Count all files matching a glob in the current directory and all its subdirectories using BASH scripting

Question

I am trying to count all the files matching a specific glob in the current directory and all its subdirectories. An example of this could be finding all files ending with ".txt".

(I must use for loop to match all files in the current directory and another for loop to go through all the subdirectories of the current directory)

#!/bin/bash
myglob="$1"
if [ $# -eq 1 ]; then
        dir=$1
else
        echo -n Please enter an ending file name:
        read -r  myglob
fi
# echo Directory $dir
numDir=0
numFile=0
for file in ./*; do
if [ -d "$file" ]; then
echo $file is a FIRST directory
let numDir=numDir+1
    if [[ &quot;$file&quot; == *&quot;$myglob&quot; ]]; then
            echo $file is a FIRST file
            let numFile++
    fi
    for file in ./*/*; do
            if [[ &quot;$file&quot; == *&quot;$myglob&quot; ]]; then
                    echo $file is a SECOND file
                    let numFile++
            fi
    done

done
#echo "$dir" contains "$numDir" directories
echo "$dir" contains "$numFile" files

Is this also coursework? Not particularly a problem if so, but it's always helpful to know — Chris Davies, May 09 '21 at 22:36
Does this answer your question? Script to count files matching a pattern in subdirectories — Freddy, May 09 '21 at 22:40
@Freddy it doesn't help me that, I need to use for loop not while or whatsoever. — The_Liner, May 09 '21 at 22:46
@The_Liner quite possibly, but not tonight as it's just about midnight here and I need some sleep :-) — Chris Davies, May 09 '21 at 22:47
So, it's not only coursework you want us to do for you, it's coursework with a deadline, that is a test. — waltinator, May 09 '21 at 23:36
@waltinator I don't need you to do it for me, I just need help. How do you check if files match a glob, for example ending with .txt? — The_Liner, May 09 '21 at 23:39
.Always paste your script into https://shellcheck.net, a syntax checker, or install shellcheck locally. Make using shellcheck part of your development process. — waltinator, May 09 '21 at 23:40
I have used that, but the problem is I do not know how do I check if files match a glob? — The_Liner, May 09 '21 at 23:41

cas · Answer 1 · 2021-05-12T06:43:31.367

You seem to be mis-reading the assignment's question.

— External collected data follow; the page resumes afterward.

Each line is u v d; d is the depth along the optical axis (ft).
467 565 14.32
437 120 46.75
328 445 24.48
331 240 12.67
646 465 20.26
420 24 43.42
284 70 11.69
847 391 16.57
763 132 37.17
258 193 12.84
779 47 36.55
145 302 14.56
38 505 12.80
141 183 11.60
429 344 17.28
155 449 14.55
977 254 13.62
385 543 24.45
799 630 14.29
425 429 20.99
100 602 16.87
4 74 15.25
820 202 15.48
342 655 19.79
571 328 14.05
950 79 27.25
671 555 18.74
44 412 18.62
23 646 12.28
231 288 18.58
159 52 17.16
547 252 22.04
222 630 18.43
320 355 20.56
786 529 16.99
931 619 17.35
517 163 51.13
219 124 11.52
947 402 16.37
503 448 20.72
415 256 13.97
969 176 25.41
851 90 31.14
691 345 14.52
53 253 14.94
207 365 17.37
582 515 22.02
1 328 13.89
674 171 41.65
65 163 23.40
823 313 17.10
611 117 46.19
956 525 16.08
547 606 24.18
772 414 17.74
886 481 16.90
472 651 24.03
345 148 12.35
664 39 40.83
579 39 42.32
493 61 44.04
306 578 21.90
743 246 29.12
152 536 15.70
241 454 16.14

it says "current directory", which is ., not ~ or ~/linux2/q3
it also says "and all subdirectories". Given that this appears to be an introductory shell-scripting course, it's extremely unlikely that they expect you to write your own code, in bash, to recurse subdirectories. That is not a task for beginners.

It almost certainly means "use find, the standard tool for recursing subdirectories".
It says to use a glob, not to implement your own filename pattern matching. No matter how well you write your own pattern matching code, it's NOT using a glob.

find has a -name option which uses globs to match files.

Note that it also doesn't say "matching a file ending" or file extension. It says "matching a specific glob" and gives ".txt" as an example. A glob can match file extensions, but it can also be used to match a lot more than just that.
"write a shell script to do X" (or words like that) does not necessarily mean "write a shell script that doesn't use any external programs, using only built-in commands". In fact, it certainly does not mean that unless it is explicitly stated.

Calling external programs to do work is what shell scripts do, it's completely normal and expected for shell scripts...especially when using any of the standard unix utilities, like find or wc.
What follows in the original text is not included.